For many years it has been the accepted wisdom that if anyone was going to match or overhaul Hendry’s total of seven world titles, that it would be O’Sullivan – currently standing on six. 

But with Selby eight years younger and now up to four, the Scot himself has openly speculated that the Leicester man might be the bigger danger to his most treasured record. 

Selby said: “Stephen Hendry has come out and said that he thinks I am the most likely and maybe the only person to equal or even better his record of seven world titles. 

“To try and beat it would be another four world titles – double what I have now and standing only halfway. Even to equal it would be another three, a very tough ask. 

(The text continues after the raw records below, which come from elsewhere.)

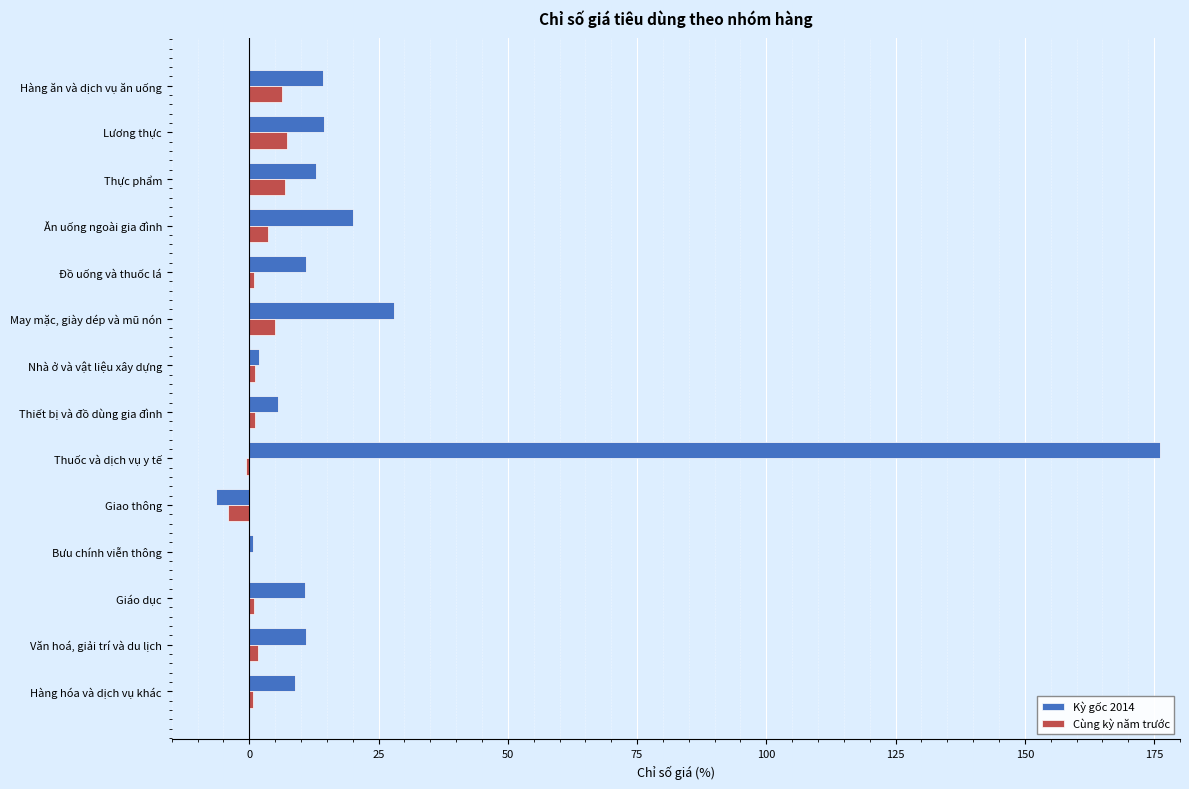

Where is Kỳ gốc 2014 nearest to the value 84?

May mặc, giày dép và mũ nón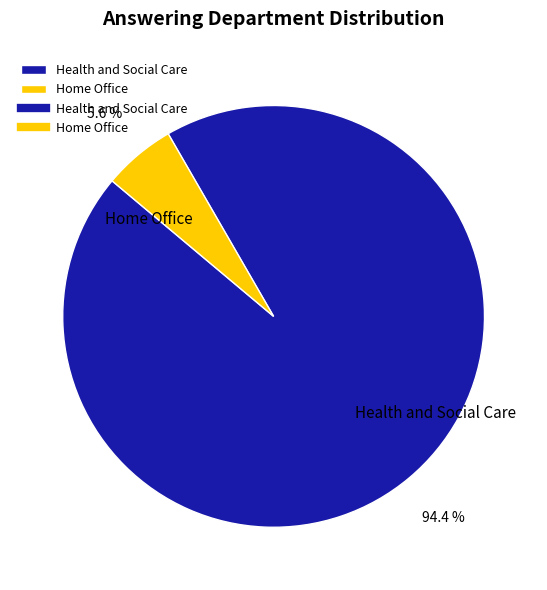

Rank the categories by value from highest to lowest.

Health and Social Care, Home Office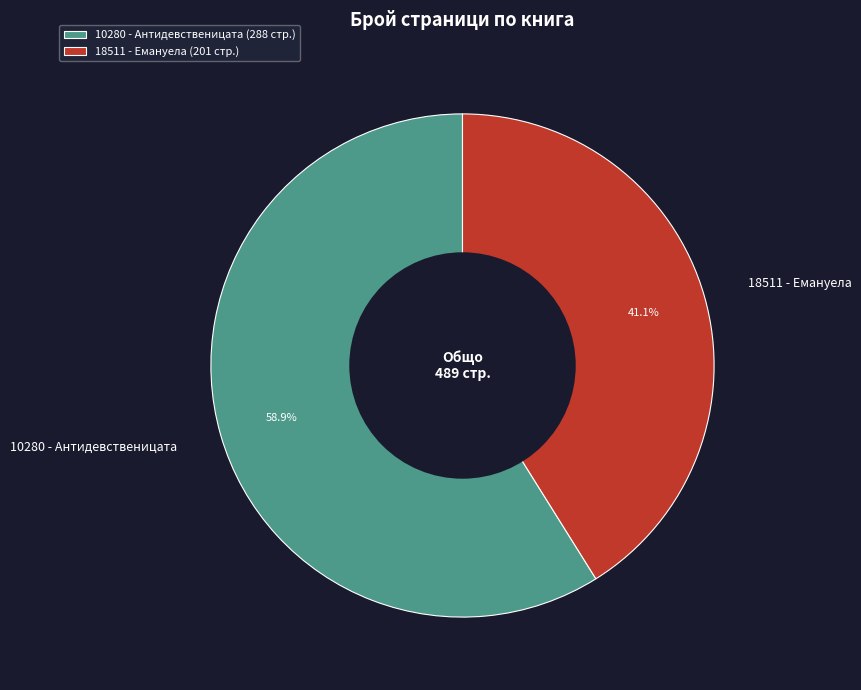

Which slice is the largest?

10280 - Антидевственицата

“Sitting here now if I won one more world title before I called it a day I would be pretty over the moon with that, because I know how hard it is. 

“Then maybe another couple of Triple Crown wins, victories at the UK Championship or the Masters. They are the big titles that everyone remembers and judges you on. 

“Players like Judd…he is a great, great player but still has just the three major wins and some people will always bring that up. I am sure by the end of his career he will have got that number right up. 

“He is still young and a great – but to be that all-time great like Hendry, O’Sullivan, Higgins, Davis, Williams, you want those major successes.  

“Hendry and O’Sullivan look at the majors and Triple Crowns people have won, much as they would in tennis with Federer, Nadal and Djokovic.”